The poop jokes begin early, and never let up. Williams plays affluent Malibu family man Bob Munro, a workaholic corporate drone so fearful of losing his job that he cancels the Munro family vacation in Hawaii so he can attend a Colorado business meeting. Lest his family think he's neglecting them, Bob rents the behemoth vehicle of the film's title, and pretends that they're all going on a cross-country bonding trip. High jinks ensue. Bob wrecks the rented RV's parking brake (cue lots of "unexpected" rolling away), ruins the neighbors' yard by backing out of the driveway (cue the smashed lamppost) and jams the bathroom sewage pipe (cue the literal shit-storm).

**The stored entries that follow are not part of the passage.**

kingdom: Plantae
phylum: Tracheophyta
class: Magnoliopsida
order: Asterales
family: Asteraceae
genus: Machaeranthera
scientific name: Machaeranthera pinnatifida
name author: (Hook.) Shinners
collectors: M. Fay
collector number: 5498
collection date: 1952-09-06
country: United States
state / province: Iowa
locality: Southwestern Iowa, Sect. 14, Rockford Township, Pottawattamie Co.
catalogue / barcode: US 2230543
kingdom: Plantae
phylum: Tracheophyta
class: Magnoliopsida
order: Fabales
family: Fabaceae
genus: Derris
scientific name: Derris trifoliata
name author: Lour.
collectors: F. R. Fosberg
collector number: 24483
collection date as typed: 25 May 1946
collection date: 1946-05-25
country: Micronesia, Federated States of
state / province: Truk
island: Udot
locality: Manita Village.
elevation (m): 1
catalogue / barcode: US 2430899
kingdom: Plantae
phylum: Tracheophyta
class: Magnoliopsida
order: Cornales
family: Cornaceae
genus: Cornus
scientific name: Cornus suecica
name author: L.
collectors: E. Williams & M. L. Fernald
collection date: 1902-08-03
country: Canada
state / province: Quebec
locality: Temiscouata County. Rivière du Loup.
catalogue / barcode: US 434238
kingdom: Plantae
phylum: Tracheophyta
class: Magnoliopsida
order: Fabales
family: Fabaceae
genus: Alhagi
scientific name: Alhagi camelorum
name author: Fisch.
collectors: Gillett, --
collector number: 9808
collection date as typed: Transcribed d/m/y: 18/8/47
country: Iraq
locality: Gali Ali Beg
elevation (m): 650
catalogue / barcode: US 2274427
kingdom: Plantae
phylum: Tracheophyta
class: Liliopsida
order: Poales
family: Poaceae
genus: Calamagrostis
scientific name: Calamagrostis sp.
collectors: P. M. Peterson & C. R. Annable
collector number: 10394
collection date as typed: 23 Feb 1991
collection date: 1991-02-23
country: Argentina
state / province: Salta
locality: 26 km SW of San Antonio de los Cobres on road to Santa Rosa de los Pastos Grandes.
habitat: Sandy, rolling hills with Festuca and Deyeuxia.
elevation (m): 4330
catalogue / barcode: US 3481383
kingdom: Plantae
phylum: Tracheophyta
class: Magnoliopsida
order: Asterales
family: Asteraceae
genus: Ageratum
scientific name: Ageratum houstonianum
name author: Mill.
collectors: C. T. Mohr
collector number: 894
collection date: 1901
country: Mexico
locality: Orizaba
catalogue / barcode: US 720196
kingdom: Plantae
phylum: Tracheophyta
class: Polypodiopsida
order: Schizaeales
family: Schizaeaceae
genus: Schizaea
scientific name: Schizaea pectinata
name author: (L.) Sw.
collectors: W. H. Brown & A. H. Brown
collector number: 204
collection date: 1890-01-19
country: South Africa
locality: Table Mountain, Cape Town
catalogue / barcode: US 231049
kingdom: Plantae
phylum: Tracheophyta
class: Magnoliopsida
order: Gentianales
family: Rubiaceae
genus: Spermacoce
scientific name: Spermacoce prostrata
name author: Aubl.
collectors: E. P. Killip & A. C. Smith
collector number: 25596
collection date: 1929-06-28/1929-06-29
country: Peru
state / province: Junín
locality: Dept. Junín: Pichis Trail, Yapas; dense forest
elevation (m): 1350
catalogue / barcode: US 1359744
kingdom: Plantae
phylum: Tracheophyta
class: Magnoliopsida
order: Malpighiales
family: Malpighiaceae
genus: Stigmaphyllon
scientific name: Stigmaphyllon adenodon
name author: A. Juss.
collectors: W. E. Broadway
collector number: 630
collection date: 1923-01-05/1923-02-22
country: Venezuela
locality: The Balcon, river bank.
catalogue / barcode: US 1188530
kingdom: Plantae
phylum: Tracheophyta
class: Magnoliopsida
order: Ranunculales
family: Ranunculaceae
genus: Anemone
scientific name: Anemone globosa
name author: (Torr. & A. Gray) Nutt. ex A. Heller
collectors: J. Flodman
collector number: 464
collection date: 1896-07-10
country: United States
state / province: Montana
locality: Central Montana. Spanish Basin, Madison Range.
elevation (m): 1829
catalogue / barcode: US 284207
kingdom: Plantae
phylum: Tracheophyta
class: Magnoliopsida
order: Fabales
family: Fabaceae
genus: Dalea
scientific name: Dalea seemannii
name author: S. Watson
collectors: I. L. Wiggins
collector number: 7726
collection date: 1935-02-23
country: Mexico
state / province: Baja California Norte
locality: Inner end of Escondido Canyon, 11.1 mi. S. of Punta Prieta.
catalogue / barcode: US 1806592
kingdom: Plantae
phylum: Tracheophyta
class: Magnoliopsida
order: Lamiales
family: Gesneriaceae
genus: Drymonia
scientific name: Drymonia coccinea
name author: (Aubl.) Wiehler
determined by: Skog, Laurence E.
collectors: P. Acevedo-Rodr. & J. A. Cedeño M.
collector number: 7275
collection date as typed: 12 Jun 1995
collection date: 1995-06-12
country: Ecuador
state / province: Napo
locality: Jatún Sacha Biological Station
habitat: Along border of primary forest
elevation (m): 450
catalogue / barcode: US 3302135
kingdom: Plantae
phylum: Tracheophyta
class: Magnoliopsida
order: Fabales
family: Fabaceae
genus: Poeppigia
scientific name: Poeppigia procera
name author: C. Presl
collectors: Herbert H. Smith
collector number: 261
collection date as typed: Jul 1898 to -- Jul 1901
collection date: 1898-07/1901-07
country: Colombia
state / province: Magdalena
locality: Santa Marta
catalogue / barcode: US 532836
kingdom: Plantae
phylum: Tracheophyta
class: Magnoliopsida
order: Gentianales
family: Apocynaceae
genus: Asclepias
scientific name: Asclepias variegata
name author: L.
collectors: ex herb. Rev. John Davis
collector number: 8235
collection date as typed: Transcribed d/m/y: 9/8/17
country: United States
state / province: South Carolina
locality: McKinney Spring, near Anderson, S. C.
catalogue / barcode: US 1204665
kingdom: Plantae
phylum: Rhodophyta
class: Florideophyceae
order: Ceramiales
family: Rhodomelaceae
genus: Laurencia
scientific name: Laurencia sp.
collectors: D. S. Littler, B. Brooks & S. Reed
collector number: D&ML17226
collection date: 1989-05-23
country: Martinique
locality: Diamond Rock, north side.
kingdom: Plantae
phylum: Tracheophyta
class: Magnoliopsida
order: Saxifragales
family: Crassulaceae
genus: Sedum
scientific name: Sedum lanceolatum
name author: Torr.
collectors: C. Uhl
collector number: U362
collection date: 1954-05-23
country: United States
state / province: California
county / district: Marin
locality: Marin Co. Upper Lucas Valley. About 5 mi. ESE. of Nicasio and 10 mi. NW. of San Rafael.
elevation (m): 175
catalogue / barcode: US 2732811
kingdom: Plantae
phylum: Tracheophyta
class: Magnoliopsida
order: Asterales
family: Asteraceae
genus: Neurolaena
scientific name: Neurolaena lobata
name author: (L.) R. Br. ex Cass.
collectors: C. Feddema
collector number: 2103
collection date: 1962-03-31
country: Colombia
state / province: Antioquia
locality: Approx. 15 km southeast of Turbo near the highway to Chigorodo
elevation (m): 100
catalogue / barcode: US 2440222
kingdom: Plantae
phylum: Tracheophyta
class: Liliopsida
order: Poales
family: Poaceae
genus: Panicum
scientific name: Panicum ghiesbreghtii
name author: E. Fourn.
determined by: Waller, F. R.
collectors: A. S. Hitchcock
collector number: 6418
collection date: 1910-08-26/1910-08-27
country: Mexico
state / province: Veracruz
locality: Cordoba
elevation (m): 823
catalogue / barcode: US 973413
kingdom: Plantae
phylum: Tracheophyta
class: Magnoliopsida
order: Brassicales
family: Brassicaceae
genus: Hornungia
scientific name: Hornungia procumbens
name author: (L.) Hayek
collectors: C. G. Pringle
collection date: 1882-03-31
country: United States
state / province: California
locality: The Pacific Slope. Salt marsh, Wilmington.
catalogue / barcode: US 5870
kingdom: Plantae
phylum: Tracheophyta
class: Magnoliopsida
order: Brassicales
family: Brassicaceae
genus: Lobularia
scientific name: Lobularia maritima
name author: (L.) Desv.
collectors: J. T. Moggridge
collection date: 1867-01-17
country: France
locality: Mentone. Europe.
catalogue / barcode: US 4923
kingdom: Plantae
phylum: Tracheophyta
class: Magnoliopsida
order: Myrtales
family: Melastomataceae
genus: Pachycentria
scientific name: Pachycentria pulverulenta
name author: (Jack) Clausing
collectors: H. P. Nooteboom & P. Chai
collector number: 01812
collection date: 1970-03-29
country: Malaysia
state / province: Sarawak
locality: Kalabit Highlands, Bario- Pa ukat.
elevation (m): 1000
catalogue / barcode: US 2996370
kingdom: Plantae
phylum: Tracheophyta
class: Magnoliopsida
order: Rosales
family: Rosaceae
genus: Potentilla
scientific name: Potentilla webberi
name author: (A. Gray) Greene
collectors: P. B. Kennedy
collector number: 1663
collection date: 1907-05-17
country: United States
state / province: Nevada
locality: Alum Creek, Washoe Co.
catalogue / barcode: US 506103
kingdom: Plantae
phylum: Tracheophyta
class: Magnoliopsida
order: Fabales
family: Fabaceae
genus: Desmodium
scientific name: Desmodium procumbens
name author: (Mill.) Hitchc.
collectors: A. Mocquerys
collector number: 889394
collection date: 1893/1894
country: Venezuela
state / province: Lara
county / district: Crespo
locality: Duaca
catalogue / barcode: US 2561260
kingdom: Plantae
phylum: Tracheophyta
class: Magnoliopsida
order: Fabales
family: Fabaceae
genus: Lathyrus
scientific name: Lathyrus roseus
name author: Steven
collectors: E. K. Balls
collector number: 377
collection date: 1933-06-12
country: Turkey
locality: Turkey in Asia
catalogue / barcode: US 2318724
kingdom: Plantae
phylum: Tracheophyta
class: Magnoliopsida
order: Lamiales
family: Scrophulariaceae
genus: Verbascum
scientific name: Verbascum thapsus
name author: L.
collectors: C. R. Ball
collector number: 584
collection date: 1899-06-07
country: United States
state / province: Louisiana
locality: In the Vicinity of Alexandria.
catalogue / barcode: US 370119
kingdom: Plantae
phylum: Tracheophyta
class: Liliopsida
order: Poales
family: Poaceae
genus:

Each new misadventure fills you with dread. When the Munros discover a raccoon family lodging in their oven, you wince not because you sympathize with them, but because you know you're in for 10 minutes of fake feral-animal sounds, computer-animated critters and more Williams flailing. Director Barry Sonnenfeld used to make gently subversive Hollywood entertainment; his Addams Family Values was a celebration of outcasts and misfits. Here, he asks us to laugh at a tasteless, conservative Texan couple (Jeff Daniels and Kristin Chenoweth), then gives us the condescending lesson that they're people too — awww — and they're better parents than Bob and his wife Jamie (Curb Your Enthusiasm's Cheryl Hines). "Sometimes if you want to succeed, you just have to do what they tell you," Bob's daughter says at one point, attempting to understand her dad's work. She might as well be describing Robin Williams' strategy for choosing roles.